Wilson has never had a comedy vehicle befitting of her persona. West entered the industry by writing her own material, and the victor in the battle for control over her image is largely what divides the pre-code and following films. Perhaps the only remaining analogue, then, might be the filmmaker Lena Dunham. Across the film Tiny Furniture (2011) and the HBO series Girls (2012-2017), Dunham developed a snarky persona of self-possession and economic fortitude. But unlike West, Dunham, the daughter of artists, is from the right side of the tracks. Girls represented a pinnacle of whatever they called Mumblecore, and as such was seen as a mainstream moment for a movement that was otherwise defiantly shoddy and festival-based. There is also the fact of Dunham’s body, which was endlessly discussed by the media. It is not just the fact of a ‘normal’ body being shown on television, but that the likes of Adam Driver and Riz Ahmed would find her sexually desirable, and HBO’s love of on-screen flesh that presented viewers with the shocking reality of coupling.

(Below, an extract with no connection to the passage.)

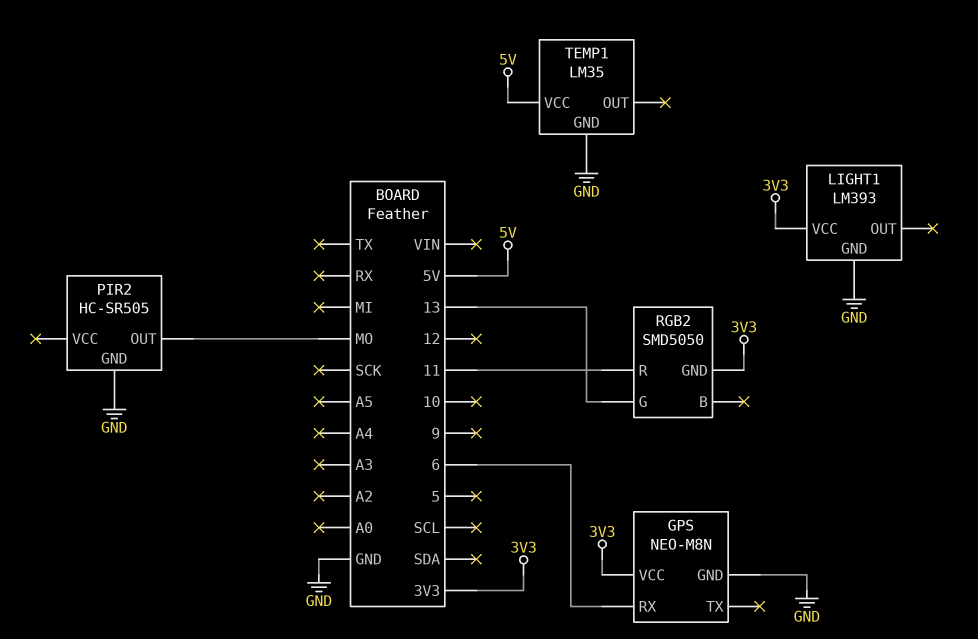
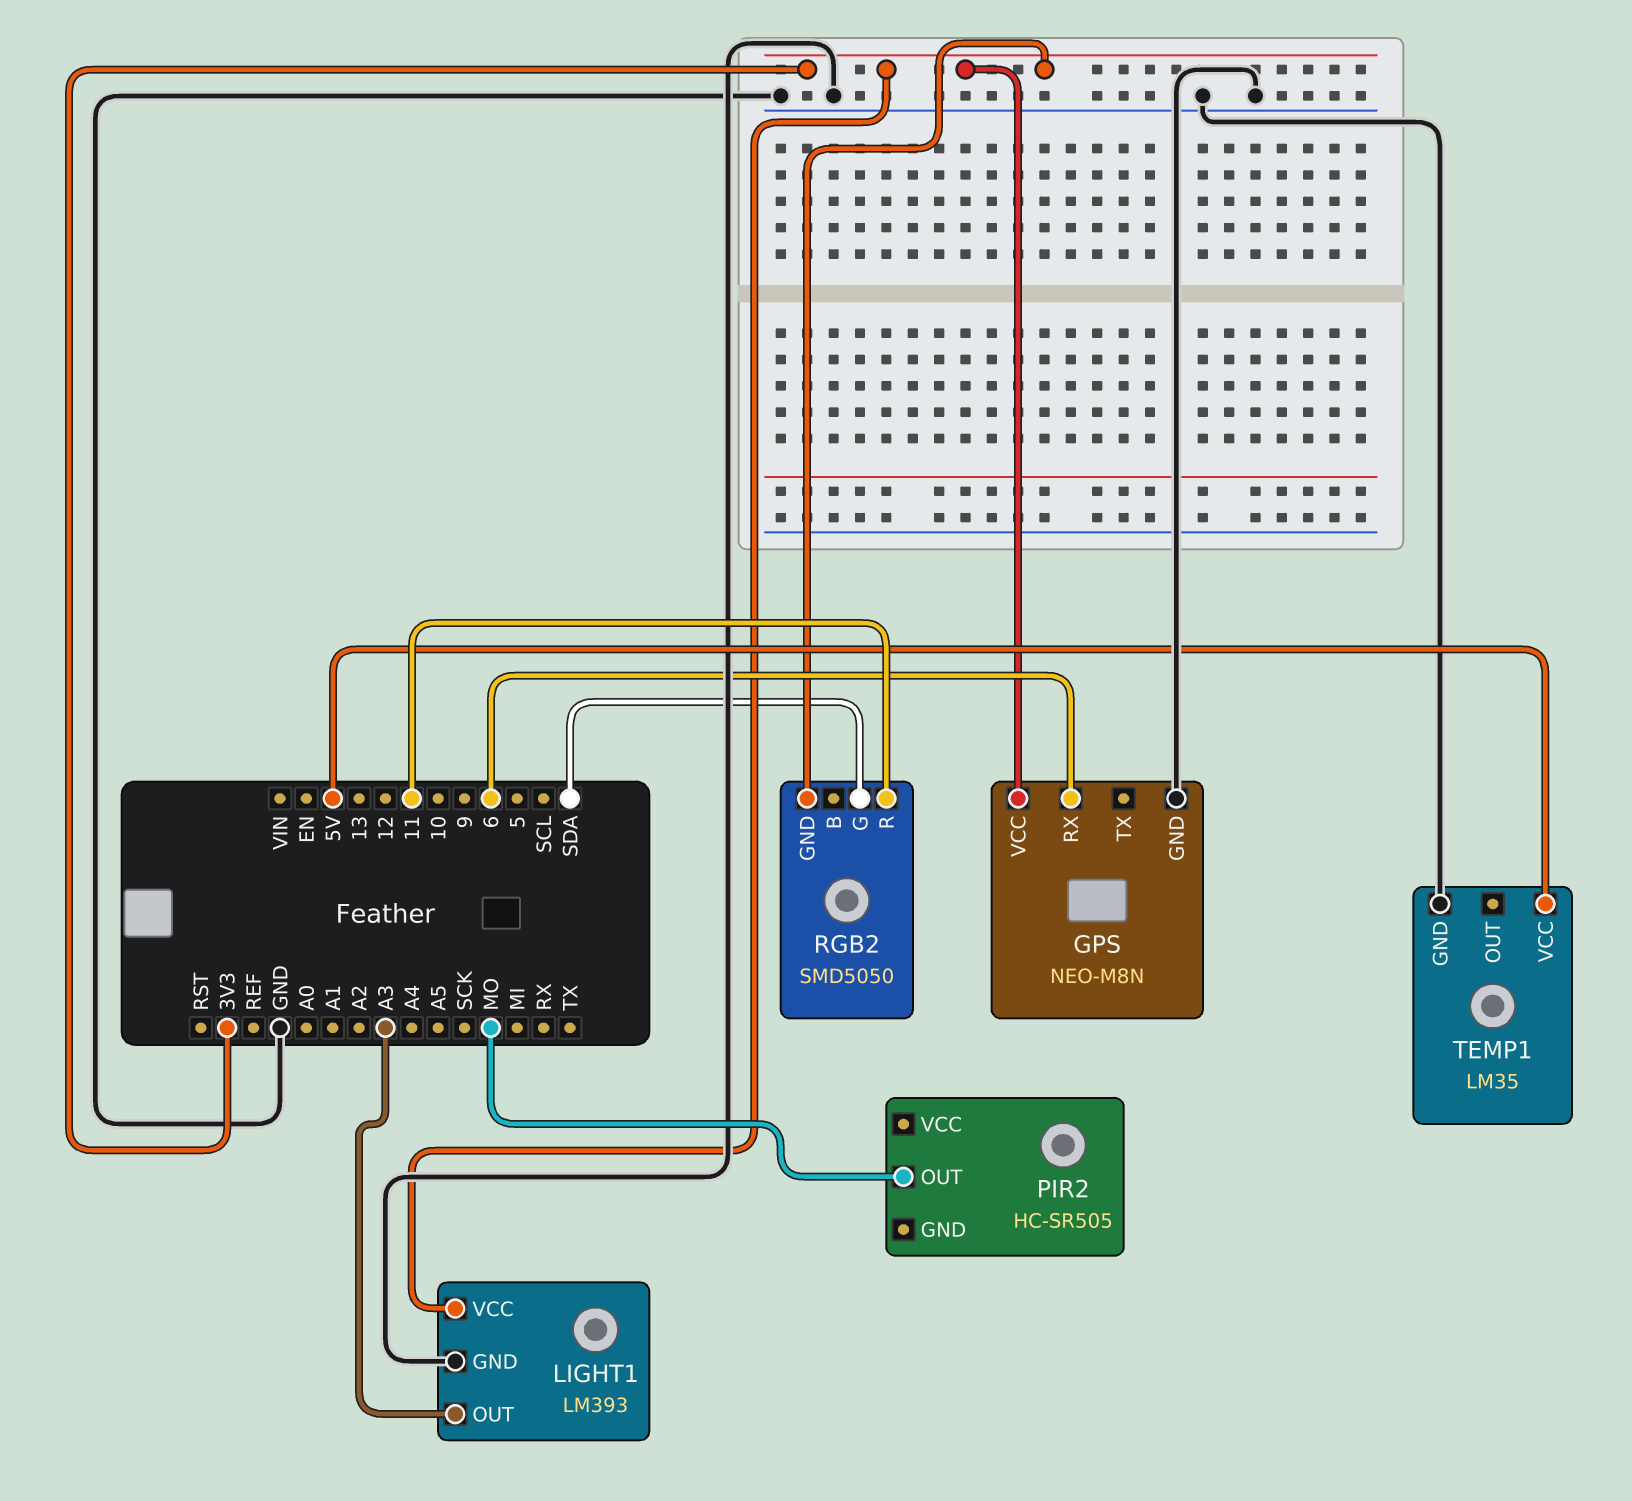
LIGHT1 pin OUT: none -> A3
PIR2 pin GND: GND -> none
RGB2 pin G: 13 -> SDA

The show, a fizzy and biting satire of New York millennial life (the hilarious sub-plot introducing Childish Gambino as Dunham’s boyfriend, who she exoticises until discovering that he votes Republican, was a clear response to criticism that the show presented a whitewashed view of upper-class Brooklynites), was sold as an art object rather than a romantic comedy – hence Tiny Furniture’s release as part of the Criterion collection, and the complete lack of interest since in Dunham as a mainstream film star. But ultimately what did Dunham in was her privilege. As the daughter of New York-based artists, Dunham’s route to success was apparently easy. Girls made no bones about this fact: throughout its run, Dunham’s stories are in the Philip Roth tradition, showing the sexual impulses that undergird power structures of the bourgeoisie. They are a pinpoint depiction of Obama-era malaise, but that is hardly a crowd-pleaser.
West, herself a Brooklyn native from the era before it joined with New York, played the underdog to a tee. For men to desire her revealed an animal instinct within the mores and social graces of early 20th century politesse. Dunham’s sexuality only presents wealth back to itself, which is less empowering to a mass audience, like the Depression-era crowds who dug West. It is for this reason that there is no heir to the Mae West sofa: They are either oafish like Wilson, politically spayed like Schumer, or rich like Dunham. The emergence of a new wave of black female comics like Tiffany Haddish and Radha Blank has coincided with the irreversible tide that American comedies remain frightened of the intellectually, sexually and economically empowered woman, and that’s why they must erase the shadow of Mae West.